Arrange the stretch from the start of the entries through the line containing "Astronomiczny spektakl stulecia nad Polską", that line included, as a JSON list of strings with one string per line. Leave out blank lines and the pictures.
┄┄┄┄┄┄┄┄┄┄┄┄┄┄┄┄┄┄┄┄
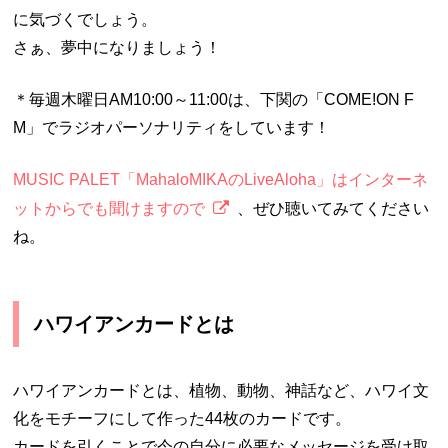
に気づくでしょう。
さぁ、夢中になりましょう！
＊毎週木曜日AM10:00～11:00は、下関の「COME!ON F
M」でラジオパーソナリティをしています！
MUSIC PALET「MahaloMIKAのLiveAloha」はインターネ
ットからでも聞けますので
、ぜひ聴いてみてください
ね。
ハワイアンカードとは
ハワイアンカードとは、植物、動物、神話など、ハワイ文
化をモチーフにして作った44枚のカードです。
カードを引くことで今の自分に必要なメッセージを受け取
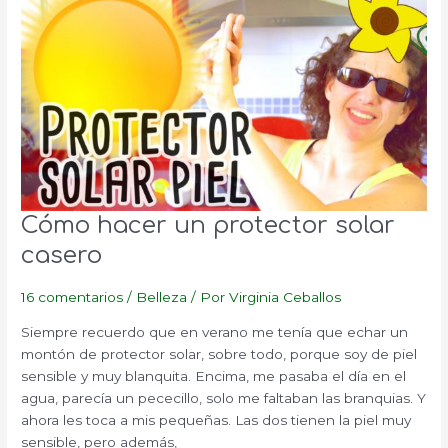
con
supralimentos
Cómo hacer un protector solar
casero
16 comentarios
/
Belleza
/ Por
Virginia Ceballos
Siempre recuerdo que en verano me tenía que echar un
montón de protector solar, sobre todo, porque soy de piel
sensible y muy blanquita. Encima, me pasaba el día en el
agua, parecía un pececillo, solo me faltaban las branquias. Y
ahora les toca a mis pequeñas. Las dos tienen la piel muy
sensible, pero además,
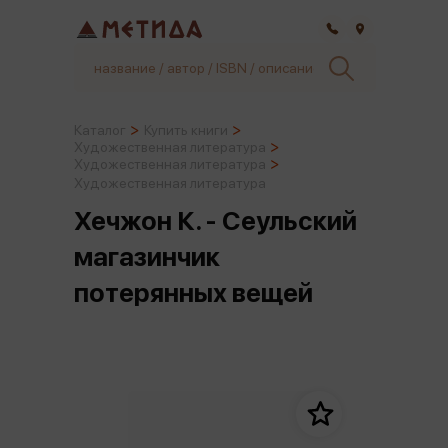
Самара
Каталог
Купить книги
Художественная литература
Художественная литература
Художественная литература
Хечжон К. - Сеульский
магазинчик
потерянных вещей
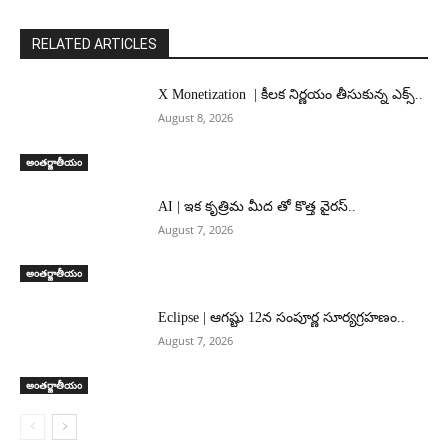
RELATED ARTICLES
X Monetization | కీలక నిర్ణయం తీసుకున్న ఎక్స్..
August 8, 2026
అంతర్జాతీయం
AI | ఇక కృత్రిమ మీద తో కొత్త వైరస్..
August 7, 2026
అంతర్జాతీయం
Eclipse | ఆగష్టు 12న సంపూర్ణ సూర్యగ్రహణం..
August 7, 2026
అంతర్జాతీయం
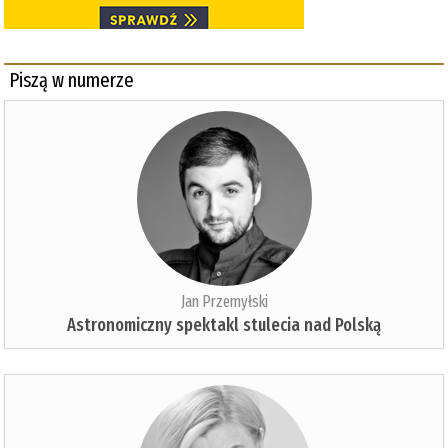
Piszą w numerze
Jan Przemyłski
Astronomiczny spektakl stulecia nad Polską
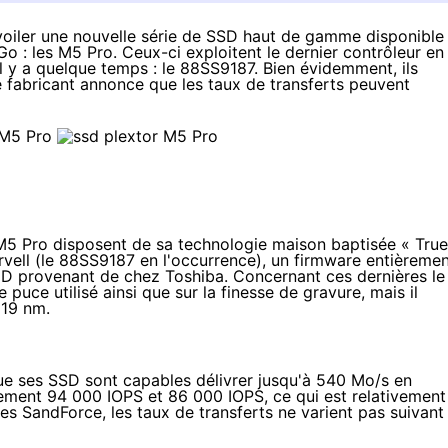
évoiler une nouvelle série de SSD haut de gamme disponible
 : les M5 Pro. Ceux-ci exploitent le dernier contrôleur en
il y a quelque temps
: le 88SS9187. Bien évidemment, ils
 fabricant annonce que les taux de transferts peuvent
s M5 Pro disposent de sa technologie maison baptisée «
True
rvell (le 88SS9187 en l'occurrence), un firmware entièreme
 provenant de chez Toshiba. Concernant ces dernières le
 puce utilisé ainsi que sur la finesse de gravure, mais il
 19 nm.
ue ses SSD sont capables délivrer jusqu'à 540 Mo/s en
vement 94 000 IOPS et 86 000 IOPS, ce qui est relativement
s SandForce, les taux de transferts ne varient pas suivant 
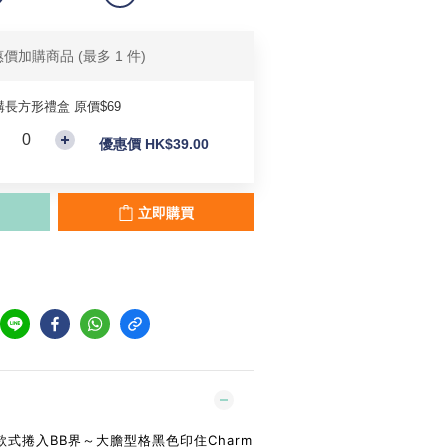
惠價加購商品
(最多 1 件)
購長方形禮盒 原價$69
優惠價 HK$39.00
立即購買
款式捲入BB界～大膽型格黑色印住Charm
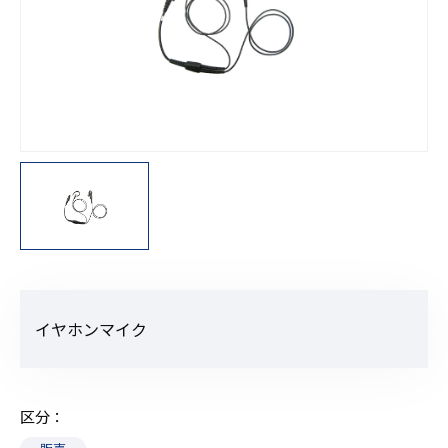
イヤホンマイク
区分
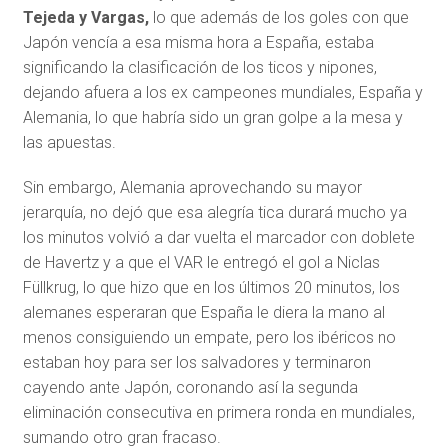
Tejeda y Vargas,
lo que además de los goles con que
Japón vencía a esa misma hora a España, estaba
significando la clasificación de los ticos y nipones,
dejando afuera a los ex campeones mundiales, España y
Alemania, lo que habría sido un gran golpe a la mesa y
las apuestas.
Sin embargo, Alemania aprovechando su mayor
jerarquía, no dejó que esa alegría tica durará mucho ya
los minutos volvió a dar vuelta el marcador con doblete
de Havertz y a que el VAR le entregó el gol a Niclas
Füllkrug, lo que hizo que en los últimos 20 minutos, los
alemanes esperaran que España le diera la mano al
menos consiguiendo un empate, pero los ibéricos no
estaban hoy para ser los salvadores y terminaron
cayendo ante Japón, coronando así la segunda
eliminación consecutiva en primera ronda en mundiales,
sumando otro gran fracaso.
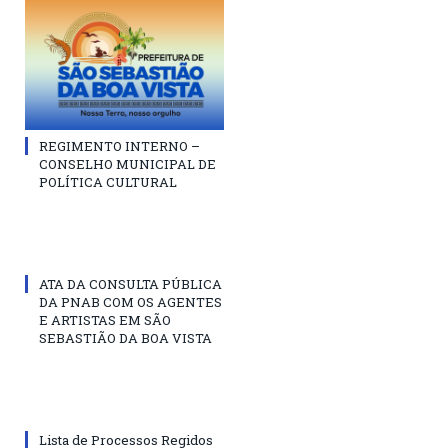
REGIMENTO INTERNO –
CONSELHO MUNICIPAL DE
POLÍTICA CULTURAL
ATA DA CONSULTA PÚBLICA
DA PNAB COM OS AGENTES
E ARTISTAS EM SÃO
SEBASTIÃO DA BOA VISTA
Lista de Processos Regidos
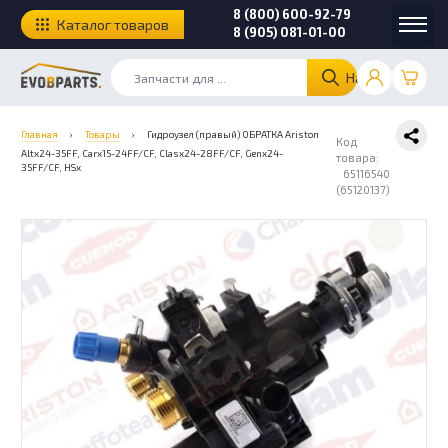
8 (800) 600-92-79
Каталог товаров
8 (905) 081-01-00
Найти
Главная
›
Товары
›
Гидроузел (правый) ОБРАТКА Ariston
Код
Altx24-35FF, Carx15-24FF/CF, Clasx24-28FF/CF, Genx24-
товара:
35FF/CF, HSх
65116540
(65120137)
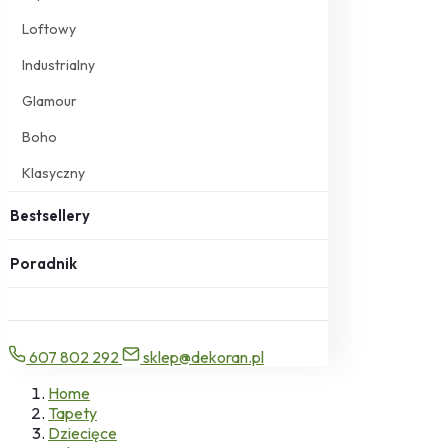
Loftowy
Industrialny
Glamour
Boho
Klasyczny
Bestsellery
Poradnik
607 802 292
sklep@dekoran.pl
Home
Tapety
Dziecięce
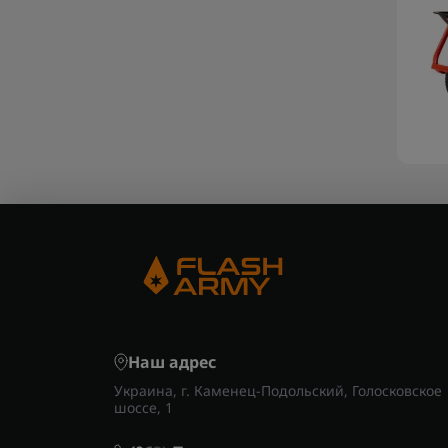
Наш адрес
Украина, г. Каменец-Подольский, Голосковское
шоссе, 1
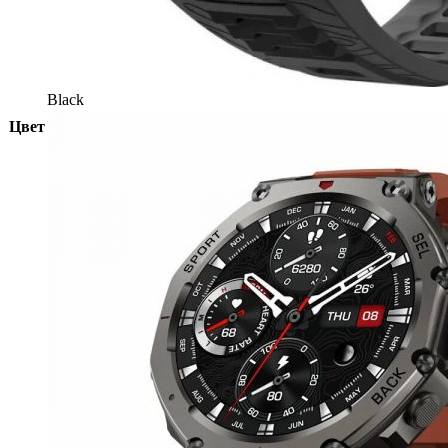
Black
Цвет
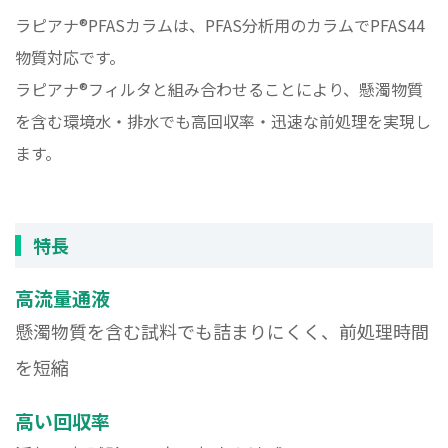
ラピアナ®PFASカラムは、PFAS分析用のカラムでPFAS44
物質対応です。
ラピアナ®フィルタと組み合わせることにより、懸濁物質
を含む環境水・排水でも高回収率・迅速な前処理を実現し
ます。
特長
高流量通液
懸濁物質を含む試料でも詰まりにくく、前処理時間
を短縮
高い回収率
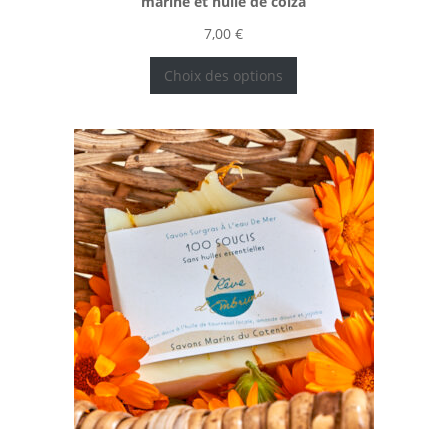
marine et huile de colza
7,00
€
Choix des options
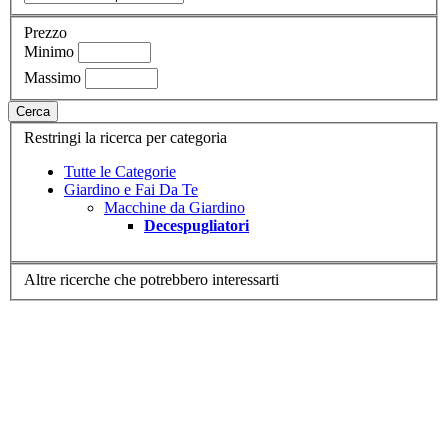
Prezzo
Minimo
Massimo
Cerca
Restringi la ricerca per categoria
Tutte le Categorie
Giardino e Fai Da Te
Macchine da Giardino
Decespugliatori
Altre ricerche che potrebbero interessarti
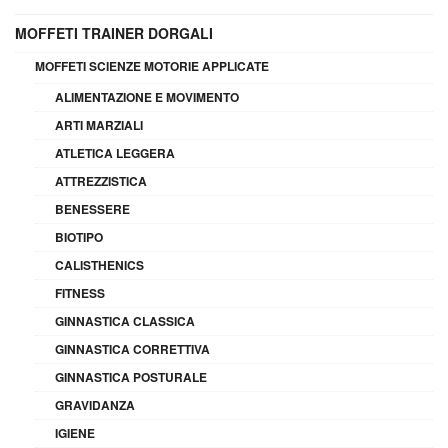
MOFFETI TRAINER DORGALI
MOFFETI SCIENZE MOTORIE APPLICATE
ALIMENTAZIONE E MOVIMENTO
ARTI MARZIALI
ATLETICA LEGGERA
ATTREZZISTICA
BENESSERE
BIOTIPO
CALISTHENICS
FITNESS
GINNASTICA CLASSICA
GINNASTICA CORRETTIVA
GINNASTICA POSTURALE
GRAVIDANZA
IGIENE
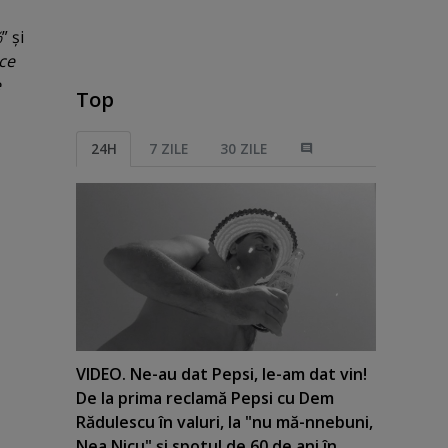
%
” şi
ce
e
Top
24H
7 ZILE
30 ZILE
VIDEO. Ne-au dat Pepsi, le-am dat vin!
De la prima reclamă Pepsi cu Dem
Rădulescu în valuri, la "nu mă-nnebuni,
Nea Nicu" şi spotul de 60 de ani în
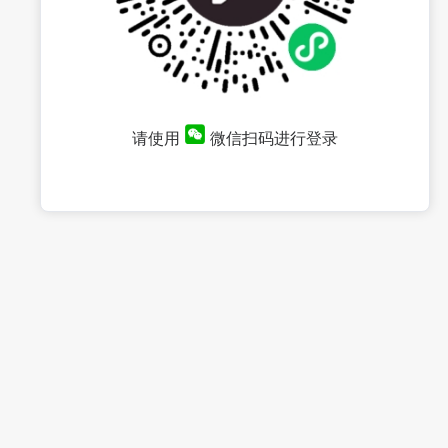
请使用
微信扫码进行登录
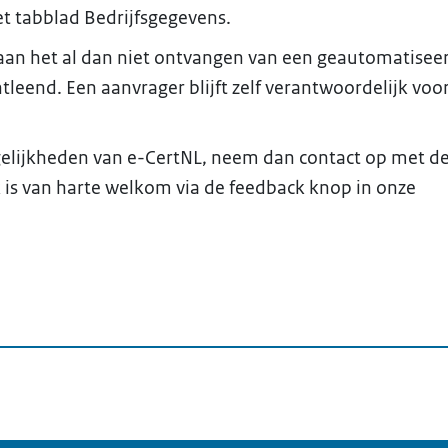
t tabblad Bedrijfsgegevens.
, aan het al dan niet ontvangen van een geautomatisee
eend. Een aanvrager blijft zelf verantwoordelijk voo
gelijkheden van e-CertNL, neem dan contact op met d
 is van harte welkom via de feedback knop in onze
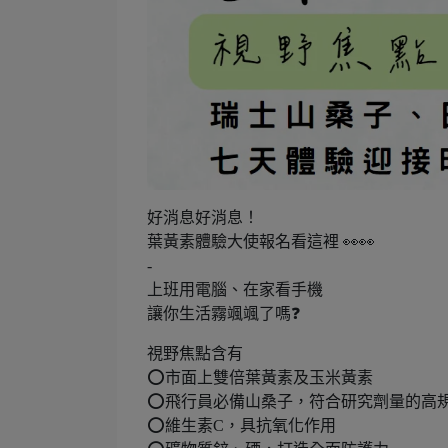
好消息好消息！
葉黃素體驗大使報名看這裡 👀👀
-
上班用電腦、在家看手機
讓你生活霧颯颯了嗎❓
視野焦點含有
⭕️市面上雙倍葉黃素及玉米黃素
⭕️飛行員必備山桑子，符合研究劑量的高
⭕️維生素C，具抗氧化作用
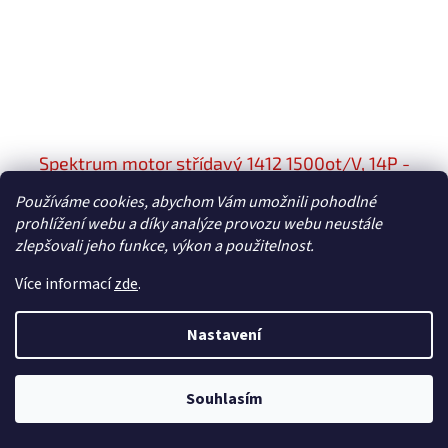
Spektrum motor střídavý 1412 1500ot/V, 14P -
SPMX-1020
Používáme cookies, abychom Vám umožnili pohodlné
prohlížení webu a díky analýze provozu webu neustále
Dočasně nedostupné
zlepšovali jeho funkce, výkon a použitelnost.
799 Kč bez DPH
Do košíku
967 Kč
Více informací
zde
.
Náhradní díl pro RC model letadla E-flite Draco 0.8m, E-flite
Nastavení
Scrappy 0.8m: Spektrum motor střídavý 1412 1500ot/V, 14P.
Souhlasím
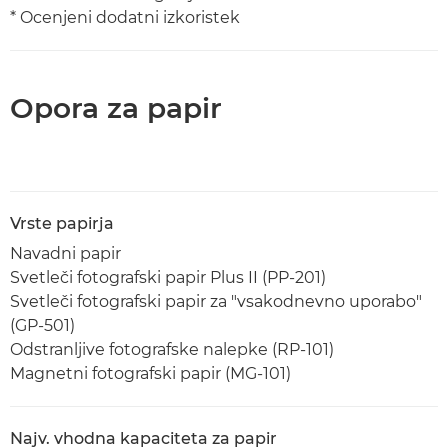
* Ocenjeni dodatni izkoristek
Opora za papir
Vrste papirja
Navadni papir
Svetleči fotografski papir Plus II (PP-201)
Svetleči fotografski papir za "vsakodnevno uporabo"
(GP-501)
Odstranljive fotografske nalepke (RP-101)
Magnetni fotografski papir (MG-101)
Najv. vhodna kapaciteta za papir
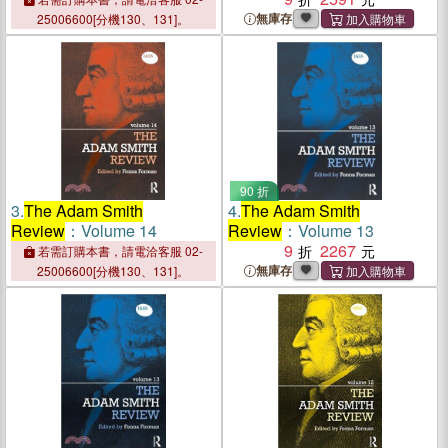
無庫存
25006600[分機130、131]。
90 折
3.
The Adam Smith
4.
The Adam Smith
Review
：Volume 14
Review
：Volume 13
9
2267
若需訂購本書，請電洽客服 02-
無庫存
25006600[分機130、131]。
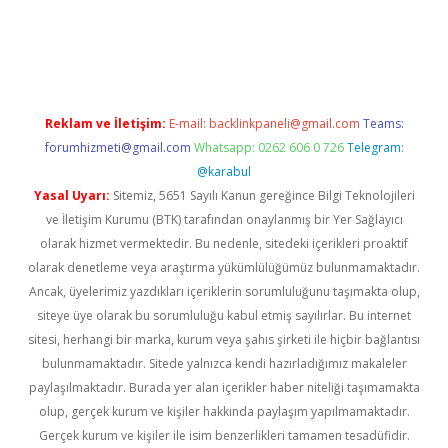
dcasino giriş
Reklam ve İletişim:
E-mail:
backlinkpaneli@gmail.com
Teams:
forumhizmeti@gmail.com
Whatsapp: 0262 606 0 726
Telegram:
@karabul
Yasal Uyarı:
Sitemiz, 5651 Sayılı Kanun gereğince Bilgi Teknolojileri
ve İletişim Kurumu (BTK) tarafından onaylanmış bir Yer Sağlayıcı
olarak hizmet vermektedir. Bu nedenle, sitedeki içerikleri proaktif
olarak denetleme veya araştırma yükümlülüğümüz bulunmamaktadır.
Ancak, üyelerimiz yazdıkları içeriklerin sorumluluğunu taşımakta olup,
siteye üye olarak bu sorumluluğu kabul etmiş sayılırlar. Bu internet
sitesi, herhangi bir marka, kurum veya şahıs şirketi ile hiçbir bağlantısı
bulunmamaktadır. Sitede yalnızca kendi hazırladığımız makaleler
paylaşılmaktadır. Burada yer alan içerikler haber niteliği taşımamakta
olup, gerçek kurum ve kişiler hakkında paylaşım yapılmamaktadır.
Gerçek kurum ve kişiler ile isim benzerlikleri tamamen tesadüfidir.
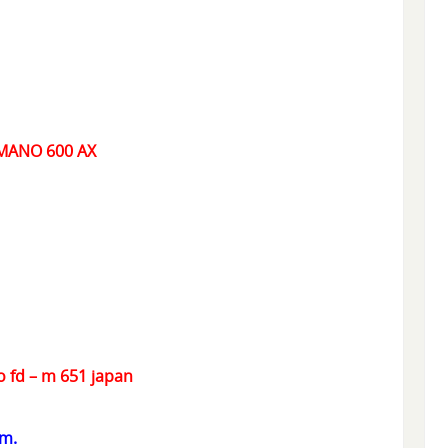
IMANO 600 AX
o fd – m 651 japan
mm.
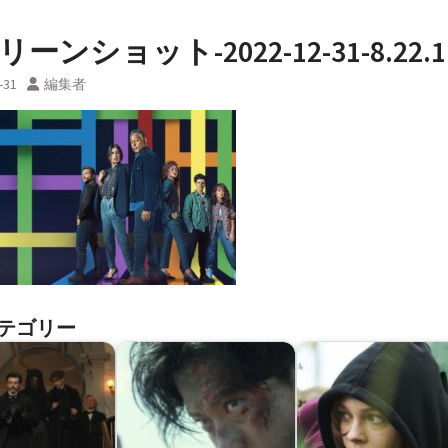
ーンショット-2022-12-31-8.22.1
-31
編集者
テゴリー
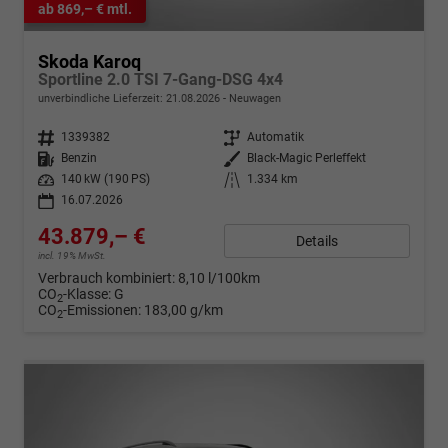
ab 869,– € mtl.
Skoda Karoq
Sportline 2.0 TSI 7-Gang-DSG 4x4
unverbindliche Lieferzeit:
21.08.2026
Neuwagen
Fahrzeugnr.
1339382
Getriebe
Automatik
Kraftstoff
Benzin
Außenfarbe
Black-Magic Perleffekt
Leistung
140 kW (190 PS)
Kilometerstand
1.334 km
16.07.2026
43.879,– €
Details
incl. 19% MwSt.
Verbrauch kombiniert:
8,10 l/100km
CO
-Klasse:
G
2
CO
-Emissionen:
183,00 g/km
2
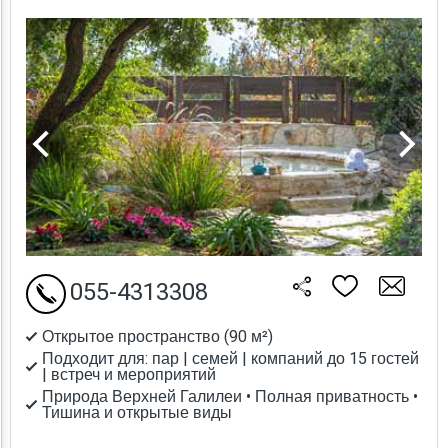
055-4313308
Открытое пространство (90 м²)
Подходит для: пар | семей | компаний до 15 гостей
| встреч и мероприятий
Природа Верхней Галилеи • Полная приватность •
Тишина и открытые виды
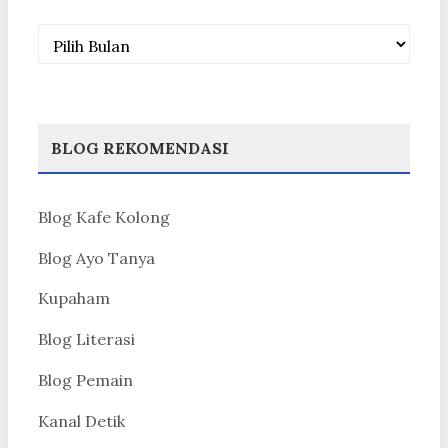
Arsip
BLOG REKOMENDASI
Blog Kafe Kolong
Blog Ayo Tanya
Kupaham
Blog Literasi
Blog Pemain
Kanal Detik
┄┄┄┄┄┄┄┄┄┄┄┄┄┄┄┄┄┄┄┄
OUTPUT FOR THIS EXERCISE:
[
  "に気づくでしょう。",
  "さぁ、夢中になりましょう！",
  "＊毎週木曜日AM10:00～11:00は、下関の「COME!ON F",
  "M」でラジオパーソナリティをしています！",
  "MUSIC PALET「MahaloMIKAのLiveAloha」はインターネ",
  "ットからでも聞けますので",
  "、ぜひ聴いてみてください",
  "ね。",
  "ハワイアンカードとは",
  "ハワイアンカードとは、植物、動物、神話など、ハワイ文",
  "化をモチーフにして作った44枚のカードです。",
  "カードを引くことで今の自分に必要なメッセージを受け取",
  "con",
  "supralimentos",
  "Cómo hacer un protector solar",
  "casero",
  "16 comentarios",
  "/",
  "Belleza",
  "/ Por",
  "Virginia Ceballos",
  "Siempre recuerdo que en verano me tenía que echar un",
  "montón de protector solar, sobre todo, porque soy de piel",
  "sensible y muy blanquita. Encima, me pasaba el día en el",
  "agua, parecía un pececillo, solo me faltaban las branquias. Y",
  "ahora les toca a mis pequeñas. Las dos tienen la piel muy",
  "sensible, pero además,",
  "Самара",
  "Каталог",
  "Купить книги",
  "Художественная литература",
  "Художественная литература",
  "Художественная литература",
  "Хечжон К. - Сеульский",
  "магазинчик",
  "потерянных вещей",
  "RELATED ARTICLES",
  "X Monetization | కీలక నిర్ణయం తీసుకున్న ఎక్స్..",
  "August 8, 2026",
  "అంతర్జాతీయం",
  "AI | ఇక కృత్రిమ మీద తో కొత్త వైరస్..",
  "August 7, 2026",
  "అంతర్జాతీయం",
  "Eclipse | ఆగష్టు 12న సంపూర్ణ సూర్యగ్రహణం..",
  "August 7, 2026",
  "అంతర్జాతీయం",
  "Piszą w numerze",
  "Jan Przemyłski",
  "Astronomiczny spektakl stulecia nad Polską"
]